• Collected data:
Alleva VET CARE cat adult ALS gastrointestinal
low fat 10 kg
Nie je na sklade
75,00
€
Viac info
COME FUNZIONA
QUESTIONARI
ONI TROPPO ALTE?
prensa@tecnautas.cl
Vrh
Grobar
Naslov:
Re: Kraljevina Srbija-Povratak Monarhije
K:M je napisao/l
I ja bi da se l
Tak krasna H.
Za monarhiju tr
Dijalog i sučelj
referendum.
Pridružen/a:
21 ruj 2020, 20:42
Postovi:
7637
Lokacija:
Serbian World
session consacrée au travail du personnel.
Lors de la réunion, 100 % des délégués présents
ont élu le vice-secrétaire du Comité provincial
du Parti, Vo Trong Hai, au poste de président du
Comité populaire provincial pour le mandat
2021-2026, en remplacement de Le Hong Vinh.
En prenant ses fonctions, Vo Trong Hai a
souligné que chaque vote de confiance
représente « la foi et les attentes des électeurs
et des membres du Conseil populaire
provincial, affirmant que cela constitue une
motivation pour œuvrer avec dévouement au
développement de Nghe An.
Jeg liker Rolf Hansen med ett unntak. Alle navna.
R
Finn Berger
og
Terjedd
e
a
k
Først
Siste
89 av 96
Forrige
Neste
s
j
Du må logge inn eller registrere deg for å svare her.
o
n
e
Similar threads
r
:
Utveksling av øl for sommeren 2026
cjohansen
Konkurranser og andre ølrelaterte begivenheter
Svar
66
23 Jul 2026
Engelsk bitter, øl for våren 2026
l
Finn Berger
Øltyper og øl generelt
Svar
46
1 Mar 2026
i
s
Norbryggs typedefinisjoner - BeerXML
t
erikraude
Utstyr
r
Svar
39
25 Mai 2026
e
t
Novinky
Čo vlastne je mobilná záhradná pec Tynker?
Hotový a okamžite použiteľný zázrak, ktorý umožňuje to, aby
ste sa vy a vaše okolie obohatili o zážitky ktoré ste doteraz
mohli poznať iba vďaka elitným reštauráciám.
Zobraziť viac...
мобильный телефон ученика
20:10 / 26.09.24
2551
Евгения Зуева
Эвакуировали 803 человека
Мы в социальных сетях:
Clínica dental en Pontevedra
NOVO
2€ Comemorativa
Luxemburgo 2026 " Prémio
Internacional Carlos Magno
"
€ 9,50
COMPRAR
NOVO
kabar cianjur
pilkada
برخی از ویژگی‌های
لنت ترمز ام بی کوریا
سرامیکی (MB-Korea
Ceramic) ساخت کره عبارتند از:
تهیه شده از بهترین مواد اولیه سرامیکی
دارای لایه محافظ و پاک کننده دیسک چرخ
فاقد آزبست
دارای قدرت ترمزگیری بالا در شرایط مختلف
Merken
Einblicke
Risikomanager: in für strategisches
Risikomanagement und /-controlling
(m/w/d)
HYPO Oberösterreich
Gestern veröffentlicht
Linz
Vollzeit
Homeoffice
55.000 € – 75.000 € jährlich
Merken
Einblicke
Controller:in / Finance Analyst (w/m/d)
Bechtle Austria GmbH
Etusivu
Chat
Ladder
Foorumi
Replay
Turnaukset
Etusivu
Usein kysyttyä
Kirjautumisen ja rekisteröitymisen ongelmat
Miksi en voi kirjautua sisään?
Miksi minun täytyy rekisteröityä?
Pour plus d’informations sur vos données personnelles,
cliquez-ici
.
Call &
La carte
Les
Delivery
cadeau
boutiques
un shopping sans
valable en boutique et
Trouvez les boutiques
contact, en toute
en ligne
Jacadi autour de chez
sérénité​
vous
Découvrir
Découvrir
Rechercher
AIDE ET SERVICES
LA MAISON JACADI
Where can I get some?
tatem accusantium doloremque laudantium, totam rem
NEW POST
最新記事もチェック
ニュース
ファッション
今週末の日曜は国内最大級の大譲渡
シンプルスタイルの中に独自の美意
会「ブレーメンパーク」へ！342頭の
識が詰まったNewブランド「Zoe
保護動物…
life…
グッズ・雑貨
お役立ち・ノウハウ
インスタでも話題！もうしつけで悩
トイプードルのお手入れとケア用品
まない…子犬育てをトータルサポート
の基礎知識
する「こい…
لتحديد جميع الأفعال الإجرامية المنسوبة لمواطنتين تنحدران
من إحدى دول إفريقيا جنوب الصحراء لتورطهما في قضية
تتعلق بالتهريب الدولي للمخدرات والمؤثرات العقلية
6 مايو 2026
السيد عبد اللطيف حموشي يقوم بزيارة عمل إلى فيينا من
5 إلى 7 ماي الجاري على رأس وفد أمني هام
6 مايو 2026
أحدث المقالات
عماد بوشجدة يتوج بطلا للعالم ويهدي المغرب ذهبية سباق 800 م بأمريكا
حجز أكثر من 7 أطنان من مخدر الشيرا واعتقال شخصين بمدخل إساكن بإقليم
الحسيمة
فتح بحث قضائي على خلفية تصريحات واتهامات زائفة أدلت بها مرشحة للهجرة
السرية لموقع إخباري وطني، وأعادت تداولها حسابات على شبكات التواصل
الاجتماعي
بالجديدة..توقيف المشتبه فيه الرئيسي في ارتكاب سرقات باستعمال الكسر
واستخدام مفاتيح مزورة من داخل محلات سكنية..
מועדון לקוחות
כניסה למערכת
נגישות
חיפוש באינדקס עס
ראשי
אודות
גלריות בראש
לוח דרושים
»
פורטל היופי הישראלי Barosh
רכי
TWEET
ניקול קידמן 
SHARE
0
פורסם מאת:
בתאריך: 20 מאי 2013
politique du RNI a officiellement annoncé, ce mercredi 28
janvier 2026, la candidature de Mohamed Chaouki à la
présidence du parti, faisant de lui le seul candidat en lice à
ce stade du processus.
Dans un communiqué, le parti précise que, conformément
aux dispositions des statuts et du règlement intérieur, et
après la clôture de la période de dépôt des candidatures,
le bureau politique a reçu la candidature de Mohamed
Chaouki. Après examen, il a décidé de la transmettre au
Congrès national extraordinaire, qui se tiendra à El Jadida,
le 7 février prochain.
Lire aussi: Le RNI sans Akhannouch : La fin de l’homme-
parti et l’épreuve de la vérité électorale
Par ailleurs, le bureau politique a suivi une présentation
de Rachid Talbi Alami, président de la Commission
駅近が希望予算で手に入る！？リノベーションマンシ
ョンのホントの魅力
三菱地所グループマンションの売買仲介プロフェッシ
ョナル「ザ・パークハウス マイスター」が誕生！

• REQUIRED ACTION:
Across all the records above, count the lines that contain "دارای" and reply with only the number.

• ANSWER SECTION:
2